On duration of effect, Mainolfi said he does not believe KT-621’s AD effect had plateaued at four weeks, pointing to the shape of the improvement curves from day 7 through day 28 and noting that drugs targeting IL-4/IL-13 pathways generally do not plateau by day 28. Asked how much better it could get, he said he expects it to be better than dupilumab-like efficacy at day 28.
Interpreting upcoming Phase II data and asthma read-through
Mainolfi said cross-trial comparisons in AD are challenging due to differences in baseline severity and other factors. He noted that baseline EASI in historical dupilumab studies was around 30, while more recent trials often fall in the mid-20s, which he said can be associated with higher placebo responses. He suggested treatment effect remains important to evaluate, and said categorical endpoints such as vIGA 0/1 and EASI-75 may be more useful for looking across trials because placebo rates tend to be lower.
He emphasized that the primary goal of Kymera’s Phase II study is dose selection for Phase III, assuming efficacy and safety are established.
On asthma, Mainolfi described FeNO as an established biomarker of Type 2 inflammation used in some settings to guide therapy.

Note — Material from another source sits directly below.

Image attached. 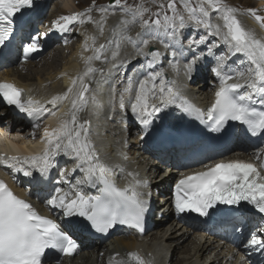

He said reductions in FeNO indicate reduced Type 2 lung inflammation, and framed the Phase Ib FeNO changes as evidence the drug is reaching the lungs and degrading STAT6 locally. He said the combination of FeNO and ACQ-5 results increased his confidence that KT-621 should be active in asthma, and added that preclinical studies show strong performance in asthma models and that the drug distributes well in lungs.
In addition to STAT6, Mainolfi discussed Kymera’s IRF5 program KT-579, saying IRF5 has genetic validation through functional variants in disease patients. He said IRF5 expression is limited to certain cell types—such as NK cells, macrophages, monocytes, and B cells—and that healthy volunteer studies can help establish whether KT-579 achieves the level of degradation Kymera is targeting and whether that translates into expected biological effects in ex vivo stimulation assays, including impacts on cytokines, Type 1 interferon, and IgG.
About Kymera Therapeutics (NASDAQ:KYMR)
Kymera Therapeutics, Inc is a clinical‐stage biopharmaceutical company headquartered in Watertown, Massachusetts, focused on the discovery, development and commercialization of small‐molecule therapies that harness the body’s natural protein homeostasis pathways. Since its founding in 2016, Kymera has pursued a targeted protein degradation platform designed to identify and selectively eliminate disease‐causing proteins. The company’s proprietary Pegasus™ platform integrates insights from ubiquitin biology and medicinal chemistry to advance novel degrader candidates across a range of therapeutic areas.
The company’s pipeline emphasizes immunology and oncology.